Verschillen tussen de groepen werden waargenomen voor het deel van de deelnemers dat verminderde eetlust ervaart in zowel de amfetaminepreparaten algemeen (P <0,00001) als ook in de subgroep afgifteformulering (P-waarde = 0,008) als subgroep financieringsbron (P< 0,05) .

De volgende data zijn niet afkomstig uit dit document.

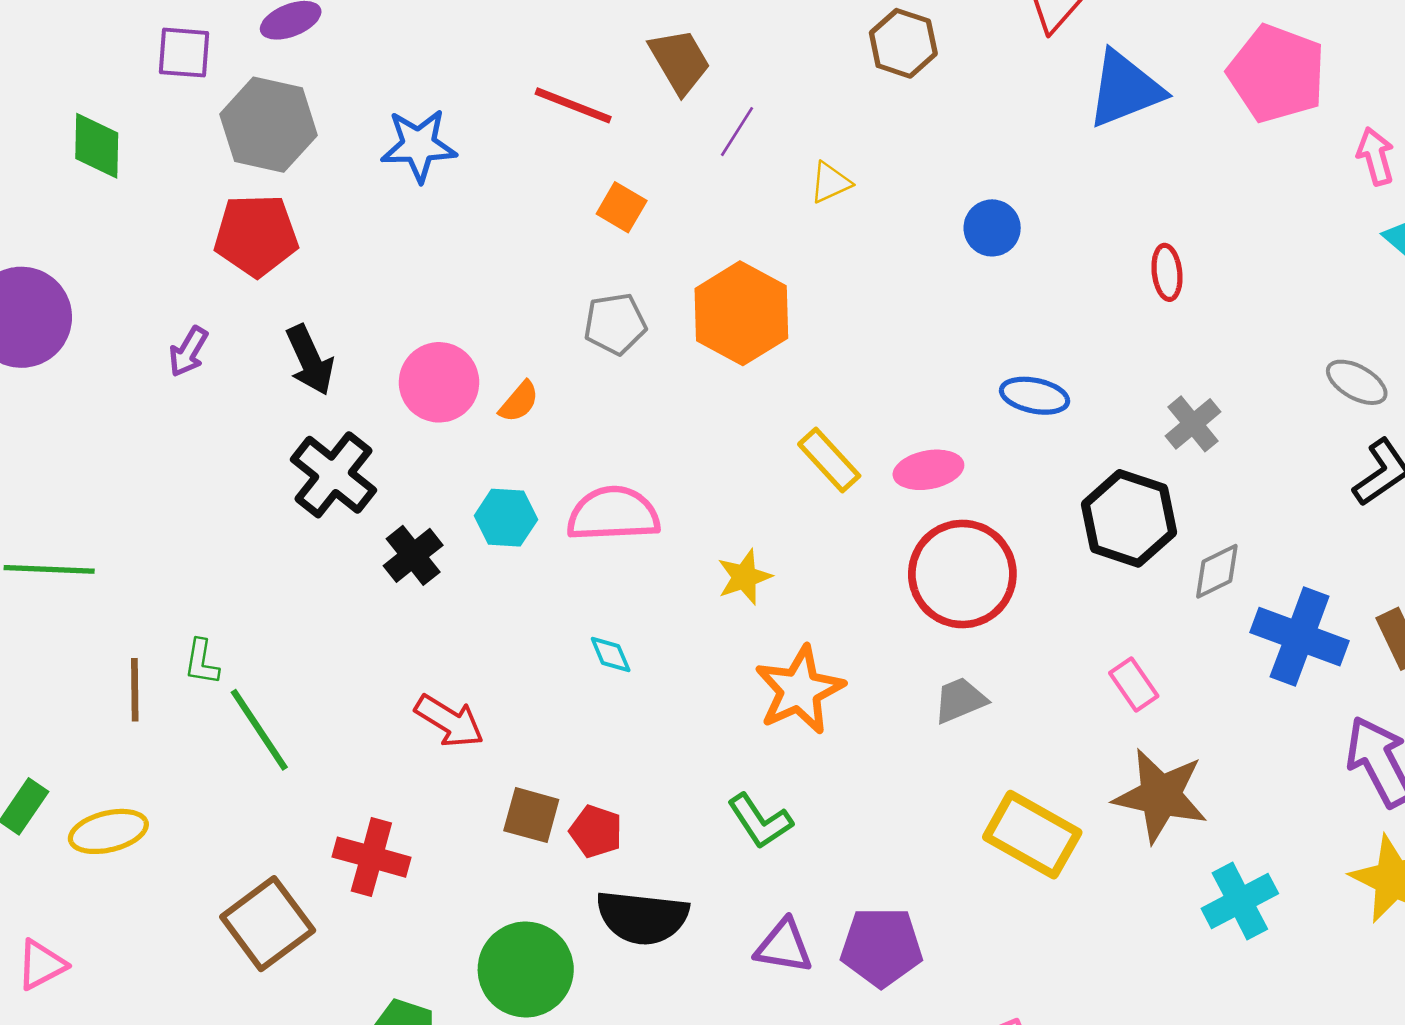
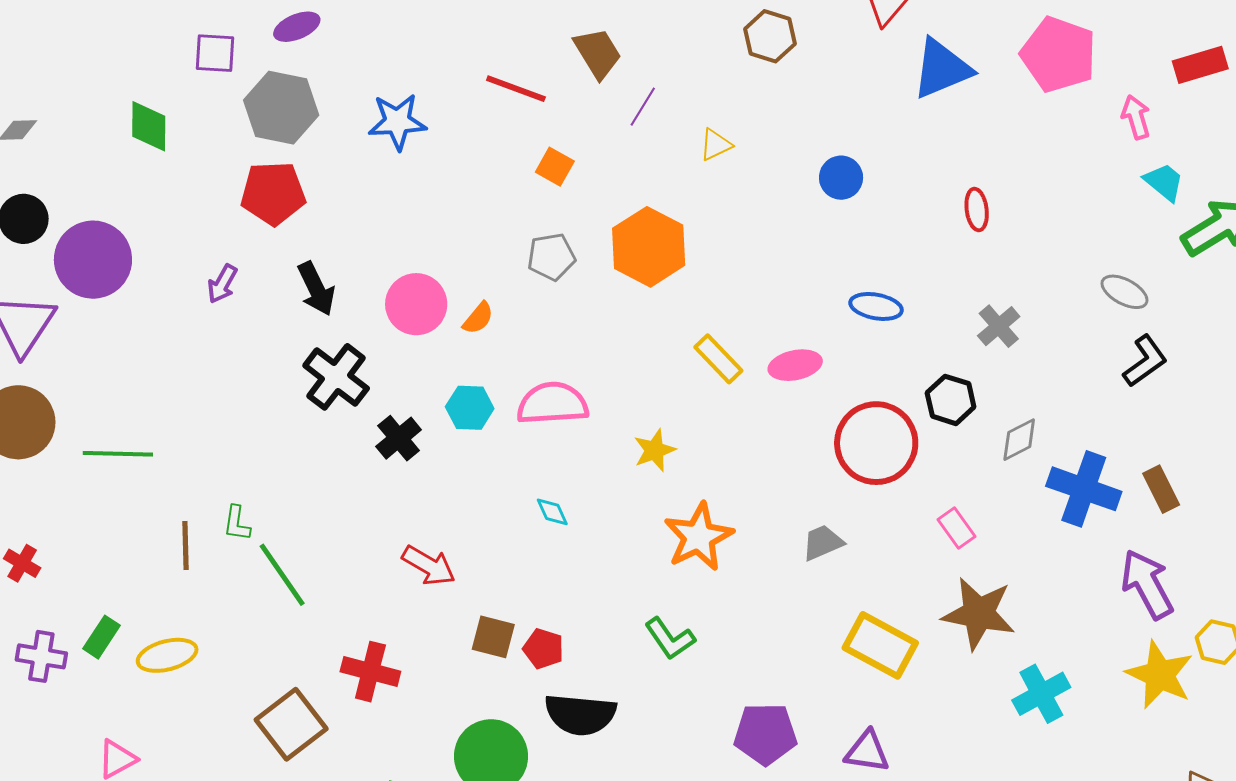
black hexagon: (1129, 518) -> (951, 400), size x0.7
red circle: (962, 574) -> (876, 443), moved
purple triangle: (784, 946) -> (867, 752), moved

De conclusie van de auteurs is dat de meeste van de opgenomen studies een hoog risico op bias hadden en de algehele kwaliteit van het bewijs varieerde van laag tot zeer laag op de meeste uitkomsten. Hoewel amfetaminen op de korte termijn doeltreffend lijken om de kernsymptomen van ADHD te verminderen, waren ze geassocieerd met een aantal bijwerkingen. Deze beoordeling vond geen bewijs dat een beter effect van een van de amfetaminederivaten ten opzichte van een ander amfetaminederivaat ondersteunt, er werd ook geen verschil in effectiviteit gevonden tussen langwerkende en kortwerkende amfetaminepreparaten. Toekomstige onderzoeken moeten langer duren (dat wil zeggen meer dan 12 maanden), meer psychosociale resultaten omvatten (bijvoorbeeld kwaliteit van leven en ouderlijke stress) en op transparante wijze worden gerapporteerd.
Vooralsnog lijkt er dus voldoende reden methylfenidaat als eerste keus behandeling in te zetten. Beide onderzoeken hebben als uitkomst dat behandeling met amfetamine geassocieerd is met een groter percentage bijwerkingen. Uiteraard blijft er wel een indicatie voor switchen naar een behandeling met amfetamine indien methylfenidaat niet werkzaam is of een hierbij een ongunstige verhouding van effect versus tolerantie optreedt.